_AVAILABLE DATA_
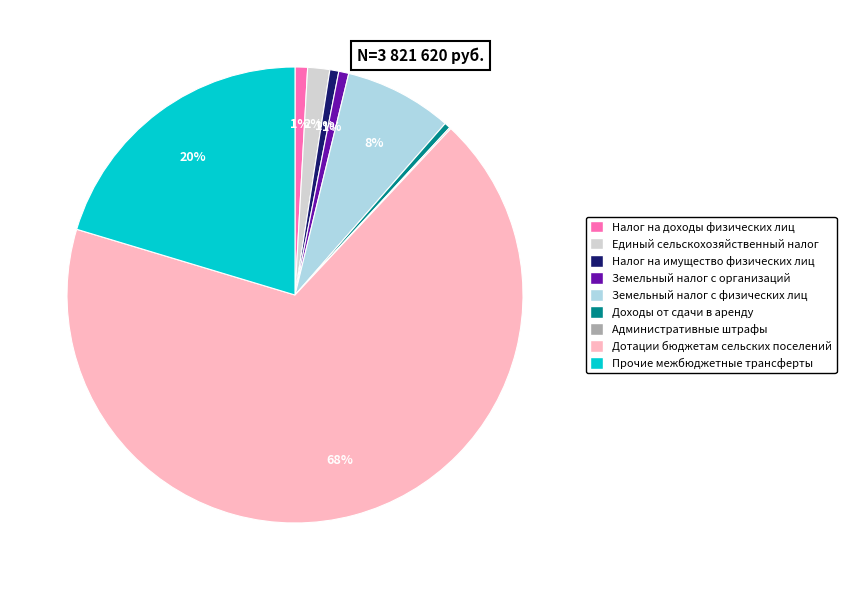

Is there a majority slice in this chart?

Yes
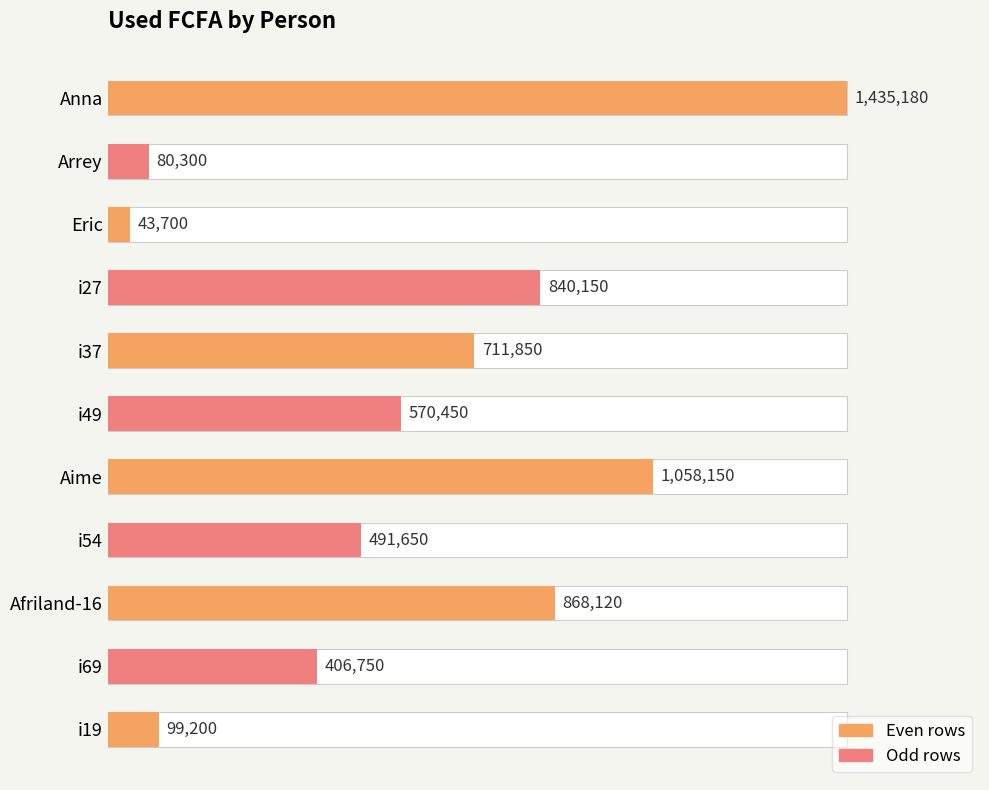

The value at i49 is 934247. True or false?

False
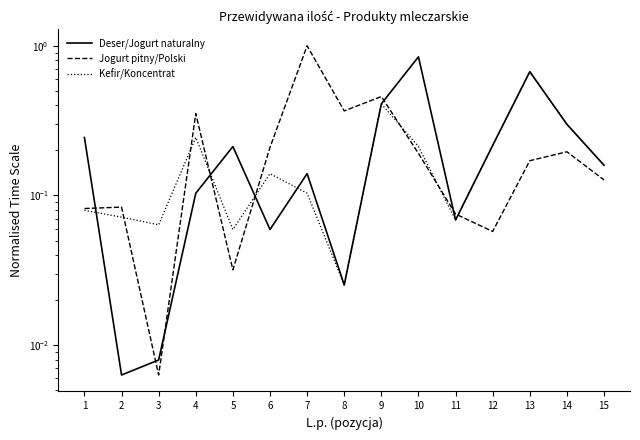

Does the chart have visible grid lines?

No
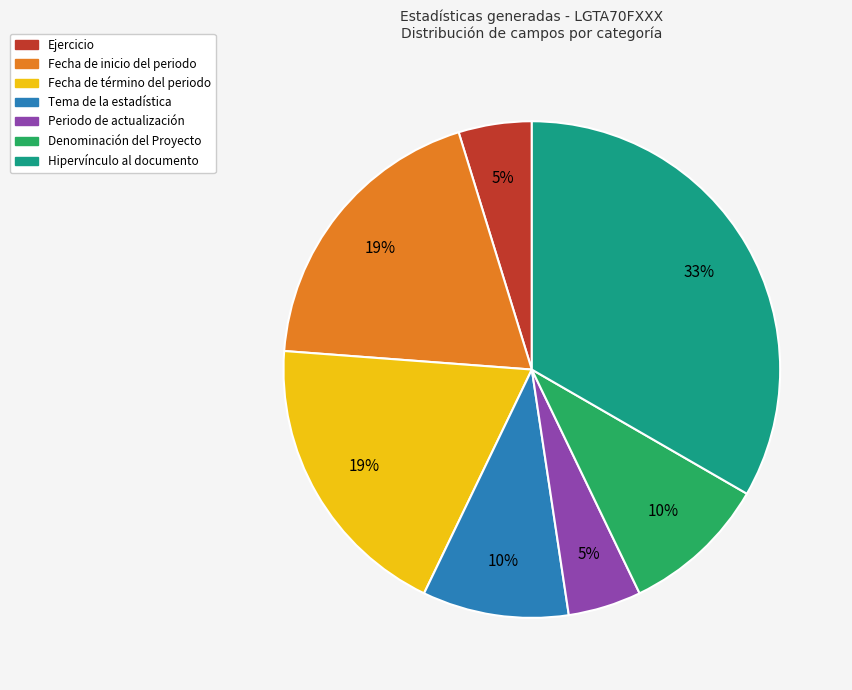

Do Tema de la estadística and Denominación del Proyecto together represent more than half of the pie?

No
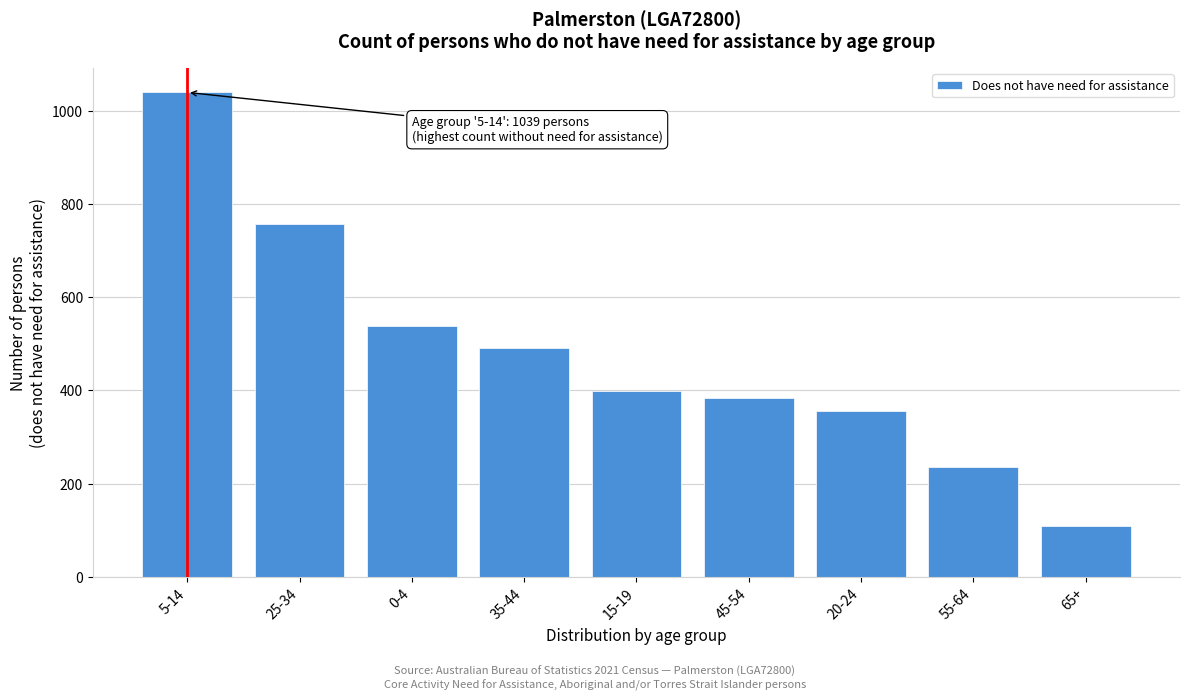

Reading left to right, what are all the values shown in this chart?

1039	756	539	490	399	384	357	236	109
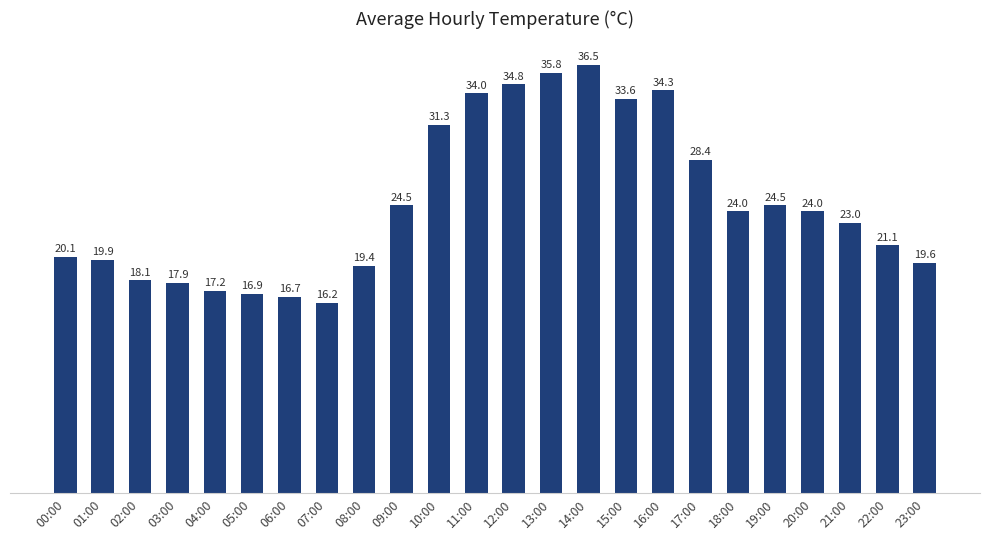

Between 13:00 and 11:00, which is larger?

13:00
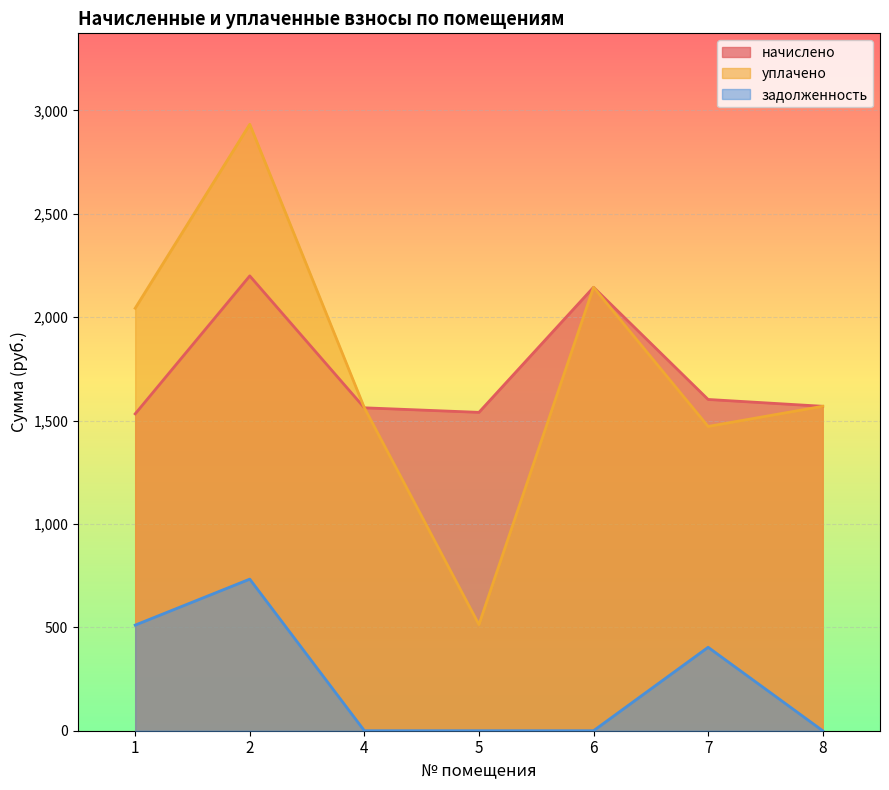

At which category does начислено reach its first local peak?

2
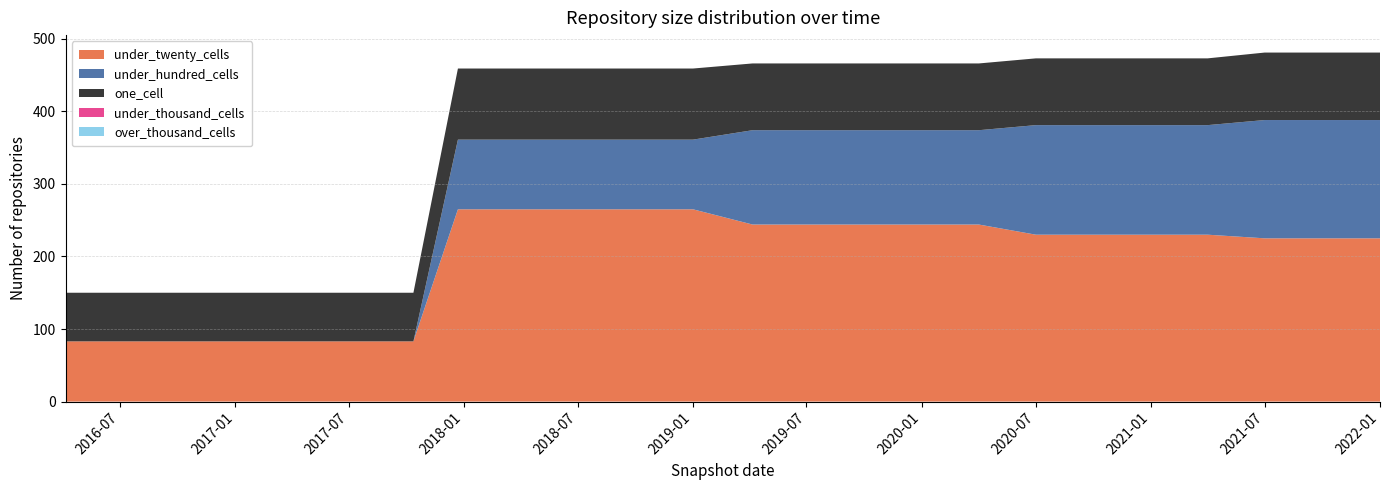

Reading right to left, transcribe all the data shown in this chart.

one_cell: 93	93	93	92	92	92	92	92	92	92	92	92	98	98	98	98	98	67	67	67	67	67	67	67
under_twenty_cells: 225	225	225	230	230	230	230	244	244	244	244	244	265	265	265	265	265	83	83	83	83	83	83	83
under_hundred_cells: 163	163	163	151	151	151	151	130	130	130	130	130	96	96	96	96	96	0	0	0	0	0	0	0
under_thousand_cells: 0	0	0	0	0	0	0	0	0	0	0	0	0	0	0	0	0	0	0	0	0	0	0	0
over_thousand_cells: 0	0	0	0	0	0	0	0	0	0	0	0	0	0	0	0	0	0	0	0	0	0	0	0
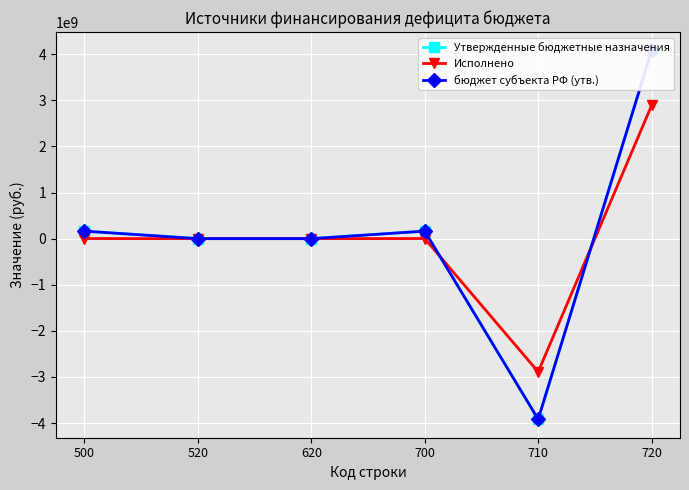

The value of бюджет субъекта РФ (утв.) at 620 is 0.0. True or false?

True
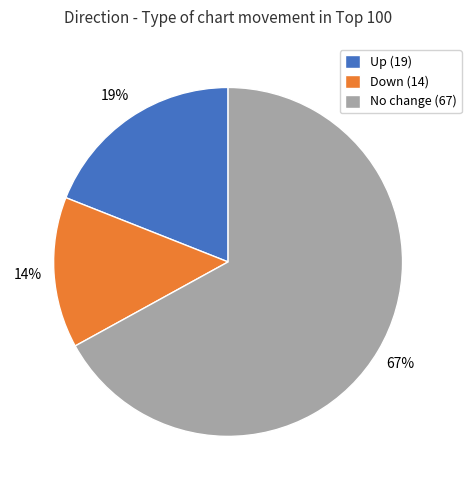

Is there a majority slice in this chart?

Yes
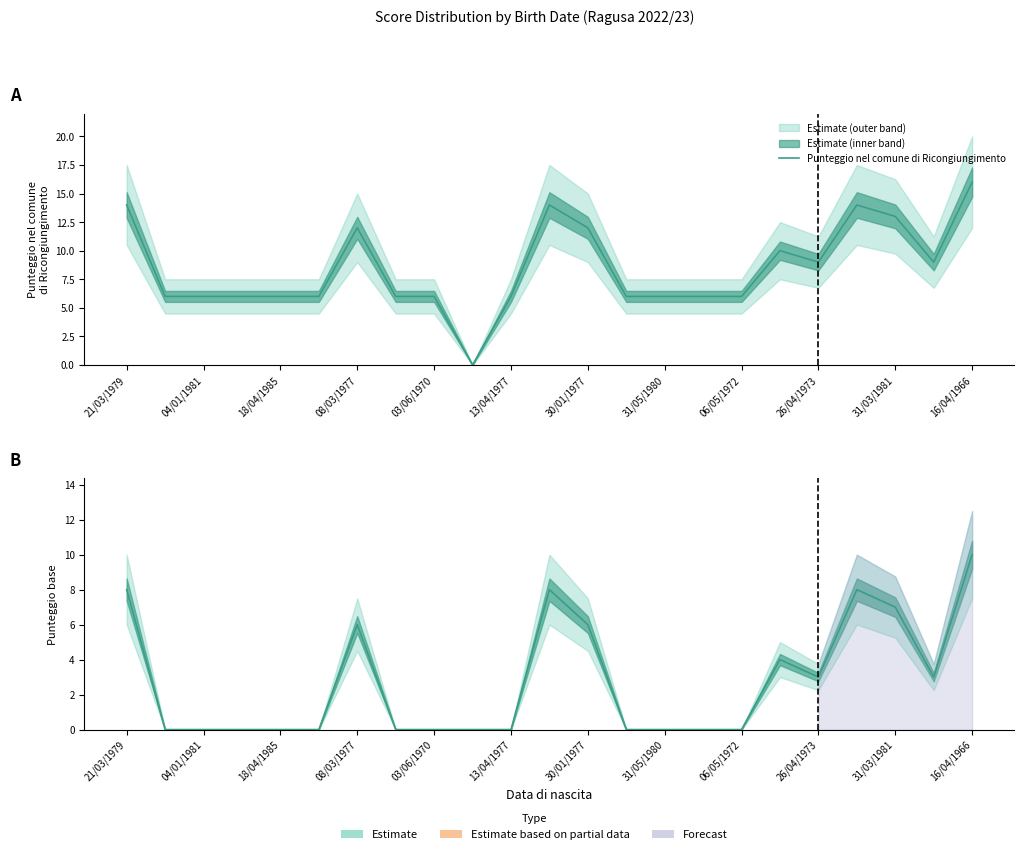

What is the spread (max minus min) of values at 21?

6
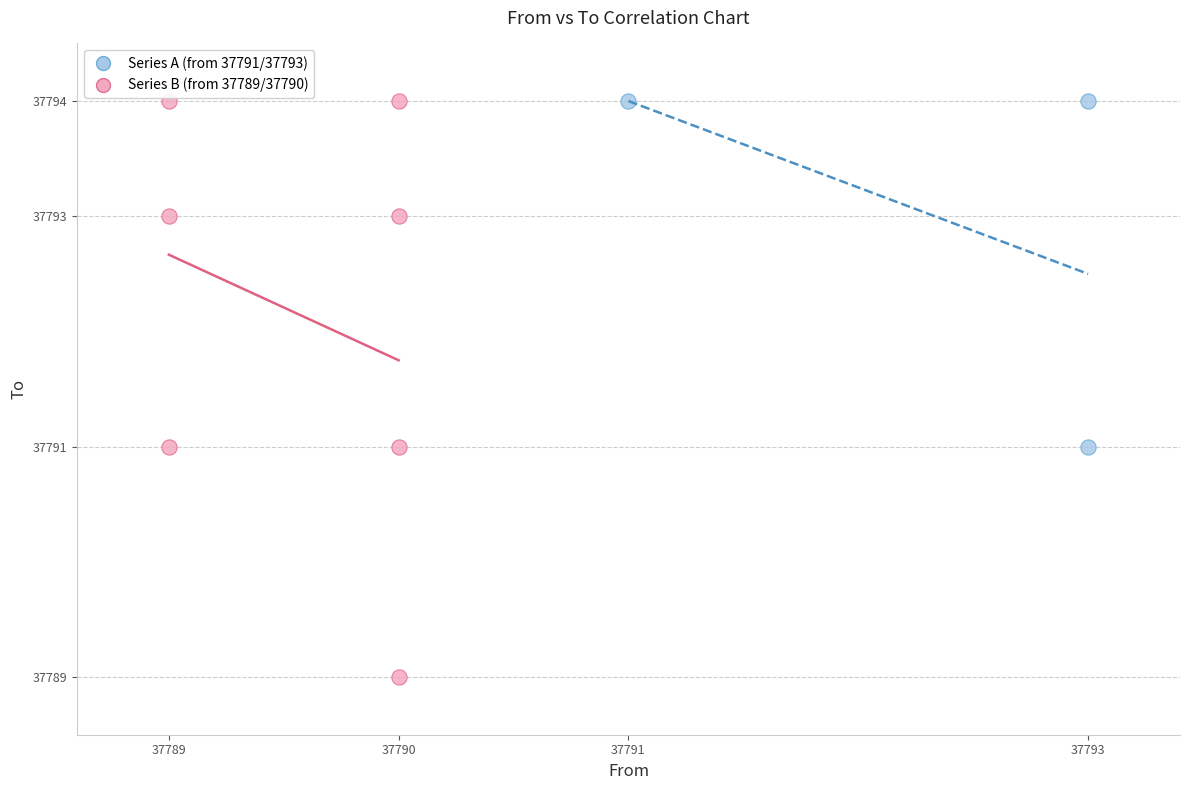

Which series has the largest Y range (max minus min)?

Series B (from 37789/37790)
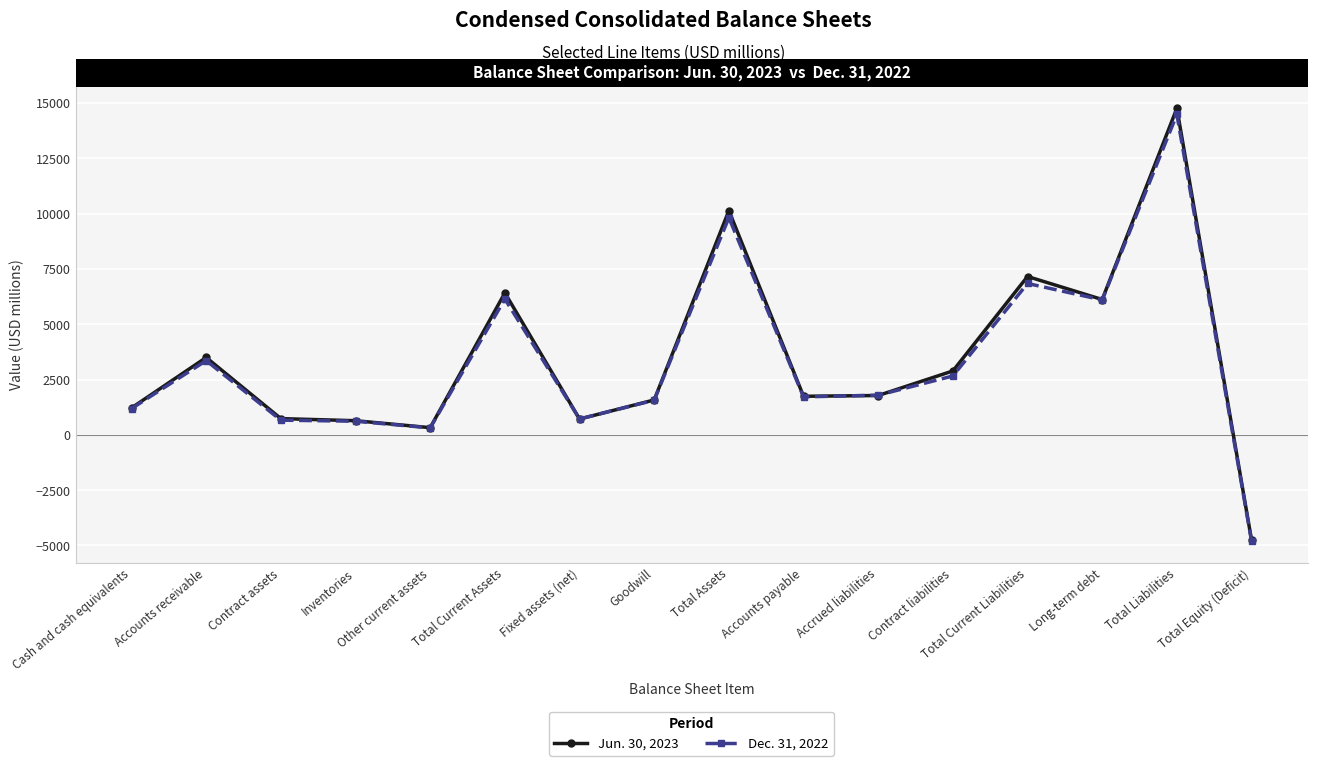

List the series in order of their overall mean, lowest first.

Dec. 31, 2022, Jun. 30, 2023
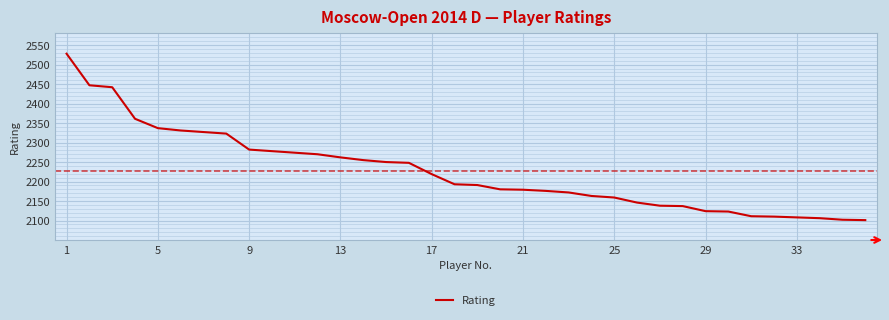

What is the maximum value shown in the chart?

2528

_WHAT IS EXPECTED_
Reproduce verbatim every line from the one containing "What is the spread" through the end of the items, inclusive, omitting the pictures.

_TASK RESPONSE_
What is the spread (max minus min) of values at 21?

6

Which series has the largest Y range (max minus min)?

Series B (from 37789/37790)

List the series in order of their overall mean, lowest first.

Dec. 31, 2022, Jun. 30, 2023

What is the maximum value shown in the chart?

2528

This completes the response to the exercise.